Ireland have always been great celebrators of rugby triumph, making the most of it before the inevitable tragedy that was bound to follow.

Not this team. Their maturity both on and off the pitch suggests this is a team that expect to stay the course.

Not that they would say so much, which is why it was gratifying that Nick Mallett said it for them.

The South African coach, whose tenure with Italy ended with Sunday night's defeat to Ireland, believes this is a team without flaws. That is an ominous observation for Wales and their coach Warren Gatland to digest before their Celtic quarter-final clash in Wellington on Saturday.


"Ireland didn't come into this World Cup as big favourites because of their pre-[tournament] preparation - they lost four games. But they definitely targeted Australia as a key game and they've targeted us as a key game," Mallett said, after watching his side get blown away.

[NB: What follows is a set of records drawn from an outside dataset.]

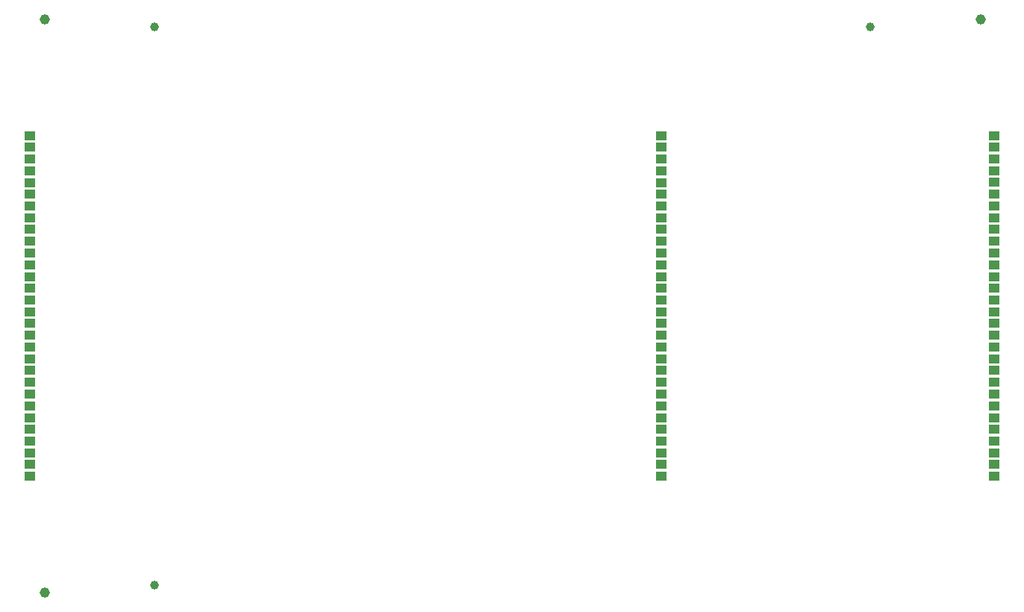
<source format=gbs>
G04 #@! TF.GenerationSoftware,KiCad,Pcbnew,7.0.2-6a45011f42~172~ubuntu22.04.1*
G04 #@! TF.CreationDate,2023-07-04T12:46:50+08:00*
G04 #@! TF.ProjectId,panel_10_1,70616e65-6c5f-4313-905f-312e6b696361,rev?*
G04 #@! TF.SameCoordinates,Original*
G04 #@! TF.FileFunction,Soldermask,Bot*
G04 #@! TF.FilePolarity,Negative*
%FSLAX46Y46*%
G04 Gerber Fmt 4.6, Leading zero omitted, Abs format (unit mm)*
G04 Created by KiCad (PCBNEW 7.0.2-6a45011f42~172~ubuntu22.04.1) date 2023-07-04 12:46:50*
%MOMM*%
%LPD*%
G01*
G04 APERTURE LIST*
%ADD10R,1.200000X1.000000*%
%ADD11C,1.152000*%
%ADD12C,1.000000*%
G04 APERTURE END LIST*
D10*
G04 #@! TO.C,J5*
X110240000Y-42325000D03*
G04 #@! TD*
G04 #@! TO.C,J2*
X72470000Y-31680000D03*
G04 #@! TD*
G04 #@! TO.C,J6*
X110240000Y-23675000D03*
G04 #@! TD*
G04 #@! TO.C,J8*
X823163Y-15680000D03*
G04 #@! TD*
G04 #@! TO.C,J7*
X823163Y-22330000D03*
G04 #@! TD*
G04 #@! TO.C,J9*
X823163Y-53005000D03*
G04 #@! TD*
G04 #@! TO.C,J7*
X823163Y-42330000D03*
G04 #@! TD*
G04 #@! TO.C,J9*
X823163Y-25005000D03*
G04 #@! TD*
G04 #@! TO.C,J1*
X72470000Y-34330000D03*
G04 #@! TD*
G04 #@! TO.C,J2*
X72470000Y-19680000D03*
G04 #@! TD*
G04 #@! TO.C,J9*
X823163Y-37005000D03*
G04 #@! TD*
G04 #@! TO.C,J8*
X823163Y-19680000D03*
G04 #@! TD*
D11*
G04 #@! TO.C,REF\u002A\u002A*
X2500000Y-67500000D03*
G04 #@! TD*
D10*
G04 #@! TO.C,J2*
X72470000Y-39680000D03*
G04 #@! TD*
G04 #@! TO.C,J3*
X72470000Y-41005000D03*
G04 #@! TD*
G04 #@! TO.C,J9*
X823163Y-41005000D03*
G04 #@! TD*
G04 #@! TO.C,J8*
X823163Y-47680000D03*
G04 #@! TD*
G04 #@! TO.C,J7*
X823163Y-34330000D03*
G04 #@! TD*
G04 #@! TO.C,J1*
X72470000Y-18330000D03*
G04 #@! TD*
D11*
G04 #@! TO.C,REF\u002A\u002A*
X108690000Y-2500000D03*
G04 #@! TD*
D10*
G04 #@! TO.C,J3*
X72470000Y-45005000D03*
G04 #@! TD*
G04 #@! TO.C,J7*
X823163Y-18330000D03*
G04 #@! TD*
G04 #@! TO.C,J8*
X823163Y-23680000D03*
G04 #@! TD*
G04 #@! TO.C,J5*
X110240000Y-38325000D03*
G04 #@! TD*
G04 #@! TO.C,J6*
X110240000Y-15675000D03*
G04 #@! TD*
G04 #@! TO.C,J3*
X72470000Y-33005000D03*
G04 #@! TD*
G04 #@! TO.C,J8*
X823163Y-39680000D03*
G04 #@! TD*
G04 #@! TO.C,J9*
X823163Y-33005000D03*
G04 #@! TD*
G04 #@! TO.C,J5*
X110240000Y-34325000D03*
G04 #@! TD*
G04 #@! TO.C,J4*
X110240000Y-17000000D03*
G04 #@! TD*
G04 #@! TO.C,J4*
X110240000Y-41000000D03*
G04 #@! TD*
G04 #@! TO.C,J1*
X72470000Y-30330000D03*
G04 #@! TD*
G04 #@! TO.C,J6*
X110240000Y-43675000D03*
G04 #@! TD*
G04 #@! TO.C,J2*
X72470000Y-51680000D03*
G04 #@! TD*
G04 #@! TO.C,J2*
X72470000Y-43680000D03*
G04 #@! TD*
G04 #@! TO.C,J3*
X72470000Y-37005000D03*
G04 #@! TD*
G04 #@! TO.C,J7*
X823163Y-26330000D03*
G04 #@! TD*
G04 #@! TO.C,J4*
X110240000Y-49000000D03*
G04 #@! TD*
G04 #@! TO.C,J2*
X72470000Y-27680000D03*
G04 #@! TD*
G04 #@! TO.C,J3*
X72470000Y-29005000D03*
G04 #@! TD*
G04 #@! TO.C,J1*
X72470000Y-50330000D03*
G04 #@! TD*
G04 #@! TO.C,J5*
X110240000Y-18325000D03*
G04 #@! TD*
G04 #@! TO.C,J5*
X110240000Y-22325000D03*
G04 #@! TD*
G04 #@! TO.C,J1*
X72470000Y-42330000D03*
G04 #@! TD*
G04 #@! TO.C,J7*
X823163Y-46330000D03*
G04 #@! TD*
G04 #@! TO.C,J6*
X110240000Y-35675000D03*
G04 #@! TD*
G04 #@! TO.C,J8*
X823163Y-31680000D03*
G04 #@! TD*
G04 #@! TO.C,J4*
X110240000Y-45000000D03*
G04 #@! TD*
G04 #@! TO.C,J4*
X110240000Y-21000000D03*
G04 #@! TD*
G04 #@! TO.C,J6*
X110240000Y-27675000D03*
G04 #@! TD*
G04 #@! TO.C,J5*
X110240000Y-50325000D03*
G04 #@! TD*
G04 #@! TO.C,J2*
X72470000Y-47680000D03*
G04 #@! TD*
G04 #@! TO.C,J4*
X110240000Y-37000000D03*
G04 #@! TD*
G04 #@! TO.C,J3*
X72470000Y-21005000D03*
G04 #@! TD*
G04 #@! TO.C,J1*
X72470000Y-46330000D03*
G04 #@! TD*
G04 #@! TO.C,J8*
X823163Y-51680000D03*
G04 #@! TD*
G04 #@! TO.C,J8*
X823163Y-35680000D03*
G04 #@! TD*
G04 #@! TO.C,J9*
X823163Y-21005000D03*
G04 #@! TD*
G04 #@! TO.C,J7*
X823163Y-38330000D03*
G04 #@! TD*
G04 #@! TO.C,J1*
X72470000Y-38330000D03*
G04 #@! TD*
G04 #@! TO.C,J7*
X823163Y-54330000D03*
G04 #@! TD*
G04 #@! TO.C,J6*
X110240000Y-39675000D03*
G04 #@! TD*
D11*
G04 #@! TO.C,REF\u002A\u002A*
X2500000Y-2500000D03*
G04 #@! TD*
D10*
G04 #@! TO.C,J3*
X72470000Y-25005000D03*
G04 #@! TD*
G04 #@! TO.C,J6*
X110240000Y-31675000D03*
G04 #@! TD*
G04 #@! TO.C,J1*
X72470000Y-22330000D03*
G04 #@! TD*
G04 #@! TO.C,J2*
X72470000Y-23680000D03*
G04 #@! TD*
G04 #@! TO.C,J5*
X110240000Y-26325000D03*
G04 #@! TD*
G04 #@! TO.C,J2*
X72470000Y-15680000D03*
G04 #@! TD*
G04 #@! TO.C,J8*
X823163Y-27680000D03*
G04 #@! TD*
G04 #@! TO.C,J9*
X823163Y-29005000D03*
G04 #@! TD*
G04 #@! TO.C,J4*
X110240000Y-25000000D03*
G04 #@! TD*
G04 #@! TO.C,J7*
X823163Y-30330000D03*
G04 #@! TD*
G04 #@! TO.C,J1*
X72470000Y-26330000D03*
G04 #@! TD*
G04 #@! TO.C,J4*
X110240000Y-33000000D03*
G04 #@! TD*
G04 #@! TO.C,J5*
X110240000Y-30325000D03*
G04 #@! TD*
G04 #@! TO.C,J6*
X110240000Y-19675000D03*
G04 #@! TD*
G04 #@! TO.C,J5*
X110240000Y-54325000D03*
G04 #@! TD*
G04 #@! TO.C,J3*
X72470000Y-17005000D03*
G04 #@! TD*
G04 #@! TO.C,J2*
X72470000Y-35680000D03*
G04 #@! TD*
G04 #@! TO.C,J9*
X823163Y-45005000D03*
G04 #@! TD*
G04 #@! TO.C,J6*
X110240000Y-51675000D03*
G04 #@! TD*
G04 #@! TO.C,J3*
X72470000Y-49005000D03*
G04 #@! TD*
G04 #@! TO.C,J7*
X823163Y-50330000D03*
G04 #@! TD*
G04 #@! TO.C,J5*
X110240000Y-46325000D03*
G04 #@! TD*
G04 #@! TO.C,J4*
X110240000Y-29000000D03*
G04 #@! TD*
G04 #@! TO.C,J6*
X110240000Y-47675000D03*
G04 #@! TD*
G04 #@! TO.C,J1*
X72470000Y-54330000D03*
G04 #@! TD*
G04 #@! TO.C,J4*
X110240000Y-53000000D03*
G04 #@! TD*
G04 #@! TO.C,J3*
X72470000Y-53005000D03*
G04 #@! TD*
G04 #@! TO.C,J9*
X823163Y-49005000D03*
G04 #@! TD*
G04 #@! TO.C,J9*
X823163Y-17005000D03*
G04 #@! TD*
G04 #@! TO.C,J8*
X823163Y-43680000D03*
G04 #@! TD*
D12*
G04 #@! TO.C,REF\u002A\u002A*
X96190000Y-3350000D03*
G04 #@! TD*
G04 #@! TO.C,REF\u002A\u002A*
X15000000Y-3350000D03*
G04 #@! TD*
G04 #@! TO.C,REF\u002A\u002A*
X15000000Y-66650000D03*
G04 #@! TD*
M02*

</source>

"Once they get into the quarter-finals and semifinals, they've got a team that can knock over anyone on that side of the draw. I really do believe that. I don't think any team could be confident of playing against Ireland at the moment and say, 'well, we have a genuine chance of beating this team'.

"Where's their weakness?"

He has a fair point. Ireland might not have a team full of game-breakers, but numbers one through 22 know their roles well.

The back row of Jamie Heaslip, Stephen Ferris and Sean O'Brien would vie with New Zealand and South Africa for the strongest combination at the World Cup. The front row, thought to be an Achilles heel coming into the tournament, is in brilliant form, though there is concern over hooker Rory Best's shoulder.

The outside backs are all in good nick and, in stark contrast to another of the quarter-finalists, they have two first five-eighths fit and in form.

Jonathan Sexton is the sparkier of the two, but Ronan O'Gara appears to have nudged his way into top billing in coach Declan Kidney's eyes because of his accurate goalkicking and calm game management.

O'Gara's style jars against the style antipodeans expect from their first-fives, but the 34-year-old knows how to keep the ball in front of his pack.


So while Mallett's assessment might initially reek of hyperbole, it is hard to pick big holes in it.

There was, however, no danger of any of the Irish launching into bold pronouncements.

"Just very pleased with the way we managed to get ourselves through the pool in first place," Brian O'Driscoll said. "We have big belief in our ability and what we're capable of and we've delivered a couple of times and we've got ourselves into a place where we're playing Wales for a semifinal spot. It's all you can hope for at this stage."

Kidney expected it to play out like a Six Nations' match, with space and time at a premium.

About the only player who hinted there might be a big performance in the offing was flanker Sean O'Brien, who has announced himself as one of the stars of the tournament with his blockbusting displays.